Provided entries below:

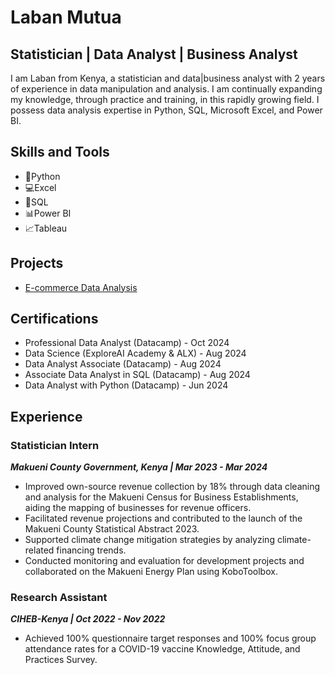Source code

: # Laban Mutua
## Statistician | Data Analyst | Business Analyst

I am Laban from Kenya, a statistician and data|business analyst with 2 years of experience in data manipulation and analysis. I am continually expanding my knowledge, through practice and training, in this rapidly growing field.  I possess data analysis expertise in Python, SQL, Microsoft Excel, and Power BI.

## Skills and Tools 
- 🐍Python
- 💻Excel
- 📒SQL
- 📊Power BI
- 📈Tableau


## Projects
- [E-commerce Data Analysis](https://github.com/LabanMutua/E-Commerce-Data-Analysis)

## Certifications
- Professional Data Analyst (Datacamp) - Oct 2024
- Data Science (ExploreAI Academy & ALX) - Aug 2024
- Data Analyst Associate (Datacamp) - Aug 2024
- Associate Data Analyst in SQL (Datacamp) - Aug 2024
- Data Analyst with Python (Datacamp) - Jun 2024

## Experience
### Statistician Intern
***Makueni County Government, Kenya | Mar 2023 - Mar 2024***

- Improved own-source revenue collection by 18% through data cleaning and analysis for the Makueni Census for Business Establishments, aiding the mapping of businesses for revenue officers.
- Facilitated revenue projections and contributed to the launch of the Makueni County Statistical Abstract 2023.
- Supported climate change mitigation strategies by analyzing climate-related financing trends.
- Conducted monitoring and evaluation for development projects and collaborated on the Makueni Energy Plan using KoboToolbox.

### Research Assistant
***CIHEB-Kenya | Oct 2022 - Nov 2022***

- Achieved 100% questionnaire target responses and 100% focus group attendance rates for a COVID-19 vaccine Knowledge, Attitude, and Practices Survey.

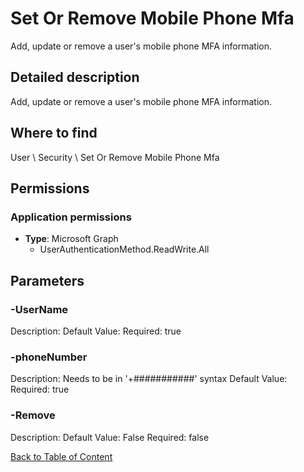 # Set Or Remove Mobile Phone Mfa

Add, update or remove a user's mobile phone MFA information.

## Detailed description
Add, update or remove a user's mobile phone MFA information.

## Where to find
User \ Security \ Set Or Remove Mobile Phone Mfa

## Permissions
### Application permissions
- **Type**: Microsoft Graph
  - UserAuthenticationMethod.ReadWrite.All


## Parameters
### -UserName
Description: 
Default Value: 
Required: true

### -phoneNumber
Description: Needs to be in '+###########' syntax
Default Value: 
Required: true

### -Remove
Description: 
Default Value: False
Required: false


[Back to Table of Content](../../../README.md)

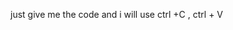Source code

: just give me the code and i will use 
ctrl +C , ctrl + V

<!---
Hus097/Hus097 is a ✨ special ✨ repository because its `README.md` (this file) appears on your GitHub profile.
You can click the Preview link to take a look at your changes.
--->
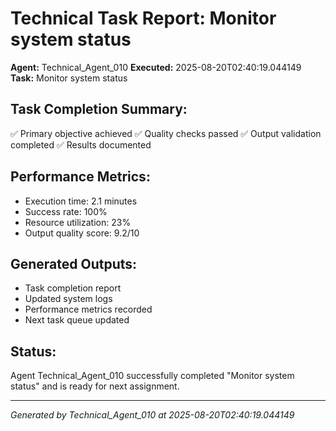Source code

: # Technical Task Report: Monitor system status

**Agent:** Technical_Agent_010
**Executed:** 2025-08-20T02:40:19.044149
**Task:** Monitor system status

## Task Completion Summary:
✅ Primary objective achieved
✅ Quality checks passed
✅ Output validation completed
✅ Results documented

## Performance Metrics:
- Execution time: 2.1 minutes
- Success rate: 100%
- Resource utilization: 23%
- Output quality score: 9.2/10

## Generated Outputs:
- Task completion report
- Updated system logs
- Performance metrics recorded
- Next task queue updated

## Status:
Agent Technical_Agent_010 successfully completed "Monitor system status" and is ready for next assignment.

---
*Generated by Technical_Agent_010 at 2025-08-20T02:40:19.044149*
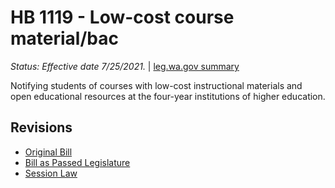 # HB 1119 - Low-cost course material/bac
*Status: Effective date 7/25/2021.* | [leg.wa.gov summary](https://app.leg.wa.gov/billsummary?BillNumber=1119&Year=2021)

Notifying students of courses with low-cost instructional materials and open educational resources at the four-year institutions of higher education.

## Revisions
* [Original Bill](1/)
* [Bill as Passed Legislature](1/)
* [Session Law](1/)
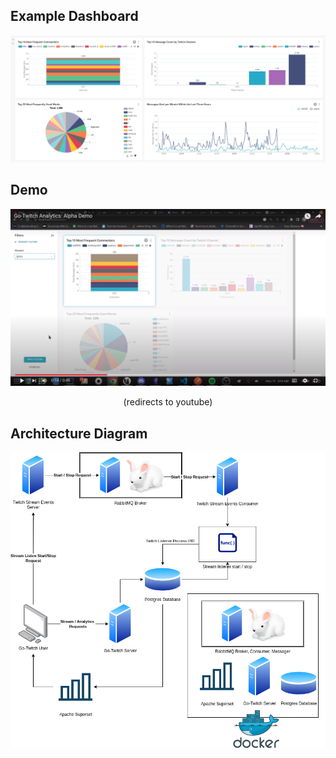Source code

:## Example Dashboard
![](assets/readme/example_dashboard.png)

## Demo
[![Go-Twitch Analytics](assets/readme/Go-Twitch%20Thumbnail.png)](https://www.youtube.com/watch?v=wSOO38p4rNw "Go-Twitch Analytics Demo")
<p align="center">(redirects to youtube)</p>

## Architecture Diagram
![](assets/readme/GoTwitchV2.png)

End of Provided entries.

● **Your objective**
Among the entries above, how many lines hold the string "this"? Give the number by itself.

● **Reply to the exercise**
2